ACC Championships Pulled From NC
- Kevin Kapral
- Oct 13, 2016
- 2 min read

The Atlantic Coast Conference, one of the “power five” conferences in the NCAA, has announced it is withdrawing all neutral sited conference championship games from the state. These championships (7 in all), were pulled by the ACC following the upholding of the controversial North Carolina House Bill #2 law. Most notably of these championships is the 2016 ACC Football Championship that was originally intended to be hosted in Charlotte. Officials predict these games alone would have brought the state over 20 million dollars in revenue.
These events follow the NCAA and NBA in pulling national championship related games and the 2016 NBA All Star game. All of these lost sporting events have erased what would have been over 100 million dollars in state revenue. The withdrawals have not been limited to sports either, as companies such as Paypal and Google have withdrawn plans that would have expanded their companies into North Carolina.
The source of the controversy surround the state’s House Bill #2 bathroom law; the law prohibits transgender people from using the public bathroom of the gender they identify themselves with. Some people have labeled the law as discriminatory against the LGBT community. ACC Commissioner John Swofford quoted that “... the opposition to any form of discrimination is paramount.”

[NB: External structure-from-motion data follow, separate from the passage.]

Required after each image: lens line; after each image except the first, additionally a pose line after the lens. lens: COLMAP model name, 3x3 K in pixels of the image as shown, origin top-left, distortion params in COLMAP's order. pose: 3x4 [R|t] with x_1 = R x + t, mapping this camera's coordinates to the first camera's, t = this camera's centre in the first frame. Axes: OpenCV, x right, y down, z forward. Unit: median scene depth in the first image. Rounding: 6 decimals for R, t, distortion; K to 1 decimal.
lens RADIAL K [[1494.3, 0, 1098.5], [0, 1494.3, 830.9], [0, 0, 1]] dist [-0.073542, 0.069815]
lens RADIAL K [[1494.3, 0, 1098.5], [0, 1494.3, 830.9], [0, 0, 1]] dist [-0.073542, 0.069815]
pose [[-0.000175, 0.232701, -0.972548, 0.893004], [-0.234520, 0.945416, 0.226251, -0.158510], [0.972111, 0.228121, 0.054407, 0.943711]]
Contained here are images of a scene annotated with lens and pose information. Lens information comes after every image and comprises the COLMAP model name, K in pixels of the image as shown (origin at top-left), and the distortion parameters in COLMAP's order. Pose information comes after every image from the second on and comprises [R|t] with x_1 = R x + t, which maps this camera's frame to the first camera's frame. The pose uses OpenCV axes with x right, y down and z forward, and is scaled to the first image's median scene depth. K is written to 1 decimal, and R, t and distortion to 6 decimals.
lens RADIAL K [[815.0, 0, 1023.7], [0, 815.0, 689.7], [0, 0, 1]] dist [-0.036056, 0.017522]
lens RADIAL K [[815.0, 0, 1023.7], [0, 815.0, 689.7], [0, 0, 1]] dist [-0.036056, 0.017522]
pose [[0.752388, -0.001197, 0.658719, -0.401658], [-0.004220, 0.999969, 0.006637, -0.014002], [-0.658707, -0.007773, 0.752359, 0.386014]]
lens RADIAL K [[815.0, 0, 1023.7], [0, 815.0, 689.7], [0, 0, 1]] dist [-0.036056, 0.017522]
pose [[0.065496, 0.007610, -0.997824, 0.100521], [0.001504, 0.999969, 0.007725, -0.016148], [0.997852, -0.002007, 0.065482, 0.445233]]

This decision is especially news breaking, as the ACC is actually based out of Greensboro, NC. Four schools in North Carolina are part of the Atlantic Coast Conference. Now that the ACC has pulled its championships out of the state, people fear that other small conferences such as the Southern Conference might pull its championships away next. Most feared, however, is that these effects will be felt long after HB2 has been repealed.